The view of a successful woman in the ‘west’ is one who holds a successful career derived from the capitalist way of life that evaluates actions upon materialistic benefit and profit. Thus, the woman who is a business woman, doctor, lawyer or accountant is seen as a success as she contributes economically to the society either in the service that she provides or the taxes that she pays to the state. In contrast, the role of neither a mother nor a wife directly contributes financially to the society and therefore is viewed in a negative light and not as a success.
This is clearly reflected by a report published by the Institute of Fiscal studies in 2002 (a body that provides advice to the United Kingdom government) that commented “… having children remains a significant barrier to the employment opportunities of mothers; and the lack of accessible and affordable childcare is having an adverse impact on mothers returning to the labour market. Put more bluntly – the current strategy is not working and there is a significant economic cost. In contrast the more traditional view in some religions are that a woman can have a career if she wishes as long as she does not compromise her primary duty as a mother and wife. Over time, the family has been the solid base for procreation and child rearing, which is the foundation of family and social life. When women were more or less governed by societies prejudices, having children was an expectation. Children brought happiness to the family with the hope that they will one day outshine the family reputation especially the fathers.
Culturally, after having children especially a son ,gave the women a higher status as she was respected more by her and her husbands family. The natural desires of being a mother give a form of fulfillment to women, regardless of whether there happy with any other aspects of life and for this reason many women want to have what is seen as a ‘normal’ family and see the need for a male to be there to provide. However, because women are now becoming more educated and are able to get better jobs they are able to provide for themselves. Some believe that having children seems to be a burden as it restricts certain activities.
The different pros and cons of having a ‘family’ need to be looked at through various perspectives. If we observe at it from society’s point of view having a family has many advantages and allows the social structure to run efficiently as it did before without encountering many of the problems we face today. However if we look at it from a feminist perspective where there theories have highlighted many of the ways women have been discriminated against especially whilst because they were given different roles from men, we find that women sense that conjoining into a family degrades them.
Those with traditional views are content with there roles because it is pleasing to God and to society. Although, some were forced as these roles of staying at home, and having children were expected. Some women generally did find happiness in living like a normal family’ as it gave them some form of security. But as women have become more independent are able to put forward their views many of them opposed with having a family and saw it as a sight of oppression.

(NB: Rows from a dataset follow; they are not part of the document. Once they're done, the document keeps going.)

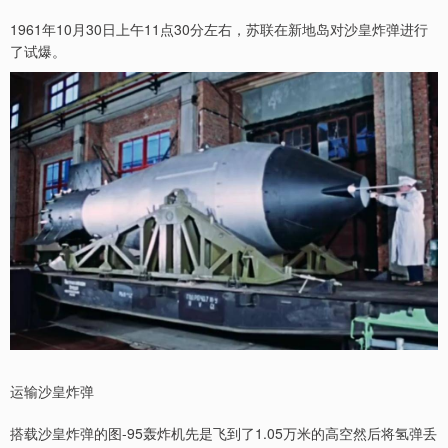
1961年10月30日上午11点30分左右，苏联在新地岛对沙皇炸弹进行
了试爆。
运输沙皇炸弹
搭载沙皇炸弹的图-95轰炸机先是飞到了1.05万米的高空然后将氢弹丢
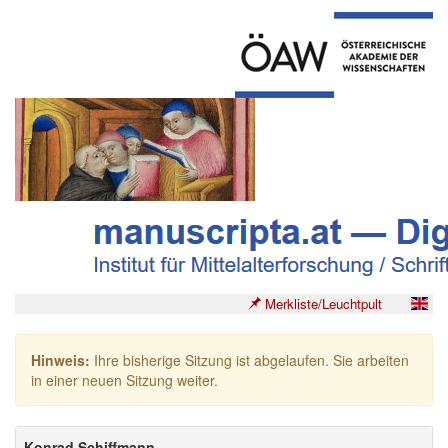
Merkliste/Leuchtpult
Hinweis:
Ihre bisherige Sitzung ist abgelaufen. Sie arbeiten
in einer neuen Sitzung weiter.
Konrad Schiffmann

There are many factors which contribute to the change of women’s views about family life such as the media stereotypes, these being far strecthed from reality inorder to attract more viewers, increase the sales of products, or even to gain support for someone’s political agenda. Therefore as the social structure and views of society revolutionize, the concept of family will vary and so it will depend on individual women on how they feel about whether family is a source of fulfilment or oppression.